You might have deduced it from yesterday’s post, but it appears the parasite may not have been the cause of J’s GI problems, after all. There was a little nagging worry in the back of my mind that the parasite was normal (it’s part of the “normal gut flora” for 20% of people), but J made it awhile without the diarrhea starting back up so I really thought we were all done with this.
J is on week 4 (?) of continuous diarrhea. We have an appt. out of state next week to see a GI who specializes in Loeys-Dietz syndrome (a related disorder with lots of GI issues), but our pediatrician wanted us to see someone local in the meanwhile. Not only is the diarrhea not helping J’s malnutrition at all, but he’s started requesting to eat bowls of crushed ice so I’m pretty sure he’s anemic again.
After looking over all of J’s recent records and asking lots of questions, plus doing a rectal exam and getting an abdominal x-ray, the new doctor sat down and mapped out several possible diagnoses. He said this could be a malabsorption issue, an allergy issue, or “toddlers’ diarrhea.” He ruled out toddlers’ diarrhea right away, given the malnutrition and anemia. The doctor thinks most evidence points to a malapsoroption issue (some of which could be metabolic disorders; crohns and celiac also fall in this category. We have definitely ruled out celiac and crohns does not look likely.) and suggested we start testing for that category first.
Yesterday J had a test to check for bacterial overgrowth in the small bowel.
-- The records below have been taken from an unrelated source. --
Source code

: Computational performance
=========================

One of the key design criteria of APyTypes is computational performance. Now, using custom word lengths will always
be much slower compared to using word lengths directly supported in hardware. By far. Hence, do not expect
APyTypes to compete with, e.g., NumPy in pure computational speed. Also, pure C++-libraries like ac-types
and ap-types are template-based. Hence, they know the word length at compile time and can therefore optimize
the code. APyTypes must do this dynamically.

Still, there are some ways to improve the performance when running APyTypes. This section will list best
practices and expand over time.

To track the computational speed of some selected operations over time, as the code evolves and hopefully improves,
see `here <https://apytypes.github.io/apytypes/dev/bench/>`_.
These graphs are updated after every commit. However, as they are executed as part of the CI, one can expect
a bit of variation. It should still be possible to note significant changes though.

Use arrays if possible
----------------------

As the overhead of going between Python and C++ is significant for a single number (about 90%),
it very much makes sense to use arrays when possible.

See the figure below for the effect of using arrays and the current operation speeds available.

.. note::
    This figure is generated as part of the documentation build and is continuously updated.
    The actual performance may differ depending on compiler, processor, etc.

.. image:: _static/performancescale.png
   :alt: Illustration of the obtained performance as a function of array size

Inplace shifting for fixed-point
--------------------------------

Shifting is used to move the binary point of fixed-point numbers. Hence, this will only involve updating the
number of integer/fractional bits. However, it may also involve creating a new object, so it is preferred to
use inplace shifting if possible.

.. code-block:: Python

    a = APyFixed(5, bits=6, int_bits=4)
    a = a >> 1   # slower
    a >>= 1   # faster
They were looking to see whether his body can break down glucose. It was negative, so now we might have to do it over again to check fructose…we’ll see when we meet with the doctor again in a few weeks, as well as what the out of state expert has to say.
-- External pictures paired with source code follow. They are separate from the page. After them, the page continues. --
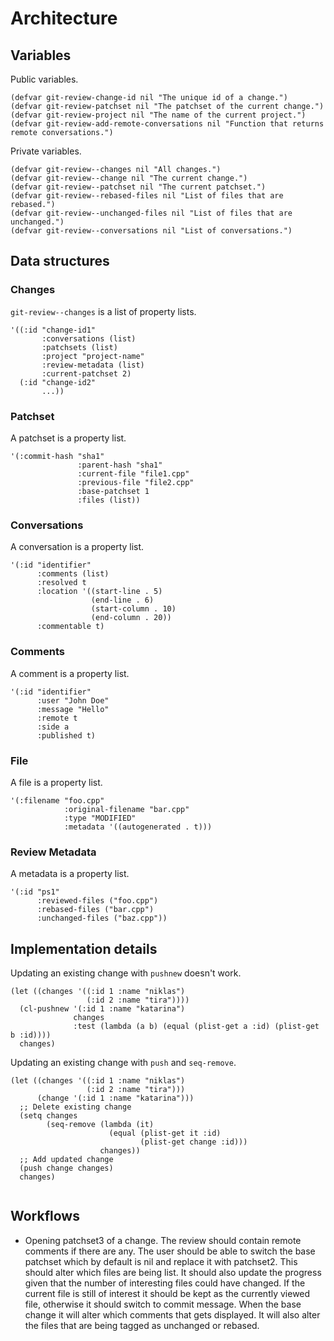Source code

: * Architecture

** Variables

Public variables.

#+begin_src elisp
  (defvar git-review-change-id nil "The unique id of a change.")
  (defvar git-review-patchset nil "The patchset of the current change.")
  (defvar git-review-project nil "The name of the current project.")
  (defvar git-review-add-remote-conversations nil "Function that returns remote conversations.")
#+end_src

Private variables.

#+begin_src elisp
  (defvar git-review--changes nil "All changes.")
  (defvar git-review--change nil "The current change.")
  (defvar git-review--patchset nil "The current patchset.")
  (defvar git-review--rebased-files nil "List of files that are rebased.")
  (defvar git-review--unchanged-files nil "List of files that are unchanged.")
  (defvar git-review--conversations nil "List of conversations.")
#+end_src

** Data structures

*** Changes

=git-review--changes= is a list of property lists.

#+begin_src elisp
  '((:id "change-id1"
         :conversations (list)
         :patchsets (list)
         :project "project-name"
         :review-metadata (list)
         :current-patchset 2)
    (:id "change-id2"
         ...))
#+end_src

*** Patchset

A patchset is a property list.

#+begin_src elisp
  '(:commit-hash "sha1"
                 :parent-hash "sha1"
                 :current-file "file1.cpp"
                 :previous-file "file2.cpp"
                 :base-patchset 1
                 :files (list))
#+end_src

*** Conversations

A conversation is a property list.

#+begin_src elisp
  '(:id "identifier"
        :comments (list)
        :resolved t
        :location '((start-line . 5)
                    (end-line . 6)
                    (start-column . 10)
                    (end-column . 20))
        :commentable t)
#+end_src

*** Comments

A comment is a property list.

#+begin_src elisp
  '(:id "identifier"
        :user "John Doe"
        :message "Hello"
        :remote t
        :side a
        :published t)
#+end_src

*** File

A file is a property list.

#+begin_src elisp
  '(:filename "foo.cpp"
              :original-filename "bar.cpp"
              :type "MODIFIED"
              :metadata '((autogenerated . t)))
#+end_src

*** Review Metadata

A metadata is a property list.

#+begin_src elisp
  '(:id "ps1"
        :reviewed-files ("foo.cpp")
        :rebased-files ("bar.cpp")
        :unchanged-files ("baz.cpp"))
#+end_src

** Implementation details

Updating an existing change with =pushnew= doesn't work.

#+begin_src elisp
  (let ((changes '((:id 1 :name "niklas")
                   (:id 2 :name "tira"))))
    (cl-pushnew '(:id 1 :name "katarina")
                changes
                :test (lambda (a b) (equal (plist-get a :id) (plist-get b :id))))
    changes)
#+end_src

#+RESULTS:
| :id | 1 | :name | niklas |
| :id | 2 | :name | tira   |

Updating an existing change with =push= and =seq-remove=.

#+begin_src elisp
  (let ((changes '((:id 1 :name "niklas")
                   (:id 2 :name "tira")))
        (change '(:id 1 :name "katarina")))
    ;; Delete existing change
    (setq changes
          (seq-remove (lambda (it)
                        (equal (plist-get it :id)
                               (plist-get change :id)))
                      changes))
    ;; Add updated change
    (push change changes)
    changes)

#+end_src

#+RESULTS:
| :id | 1 | :name | katarina |
| :id | 2 | :name | tira     |

** Workflows

- Opening patchset3 of a change. The review should contain remote comments if there are any. The user should be able to switch the base patchset which by default is nil and replace it with patchset2. This should alter which files are being list. It should also update the progress given that the number of interesting files could have changed. If the current file is still of interest it should be kept as the currently viewed file, otherwise it should switch to commit message. When the base change it will alter which comments that gets displayed. It will also alter the files that are being tagged as unchanged or rebased.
In case your child ever has to do a glucose/fructose/lactose breath test (hydrogen breath test?), here is what you can expect.
First, your child will have to drink a sweet drink. How much depends on your child’s size; J is 25 lbs and he had 4-6 ounces. But, since he can’t drink thin liquids, he had to have an NG tube put in. Warning: it is very sad to watch. You should also know there is the chance your child will gag up the tube, so that it will come out his mouth, covered in snot.
During set intervals, your child will need to breath into a bag. At first it’s every 15 minutes, then every 30. If one of the bags comes back positive, the test ends. Otherwise, the test lasts 3 hours.
There is a lot of downtime. I suggest taking the opportunity to explore the hospital!
That’s basically the whole test! It is a fasting test though, so know that if your child is young, they may be super cranky by the end. J was!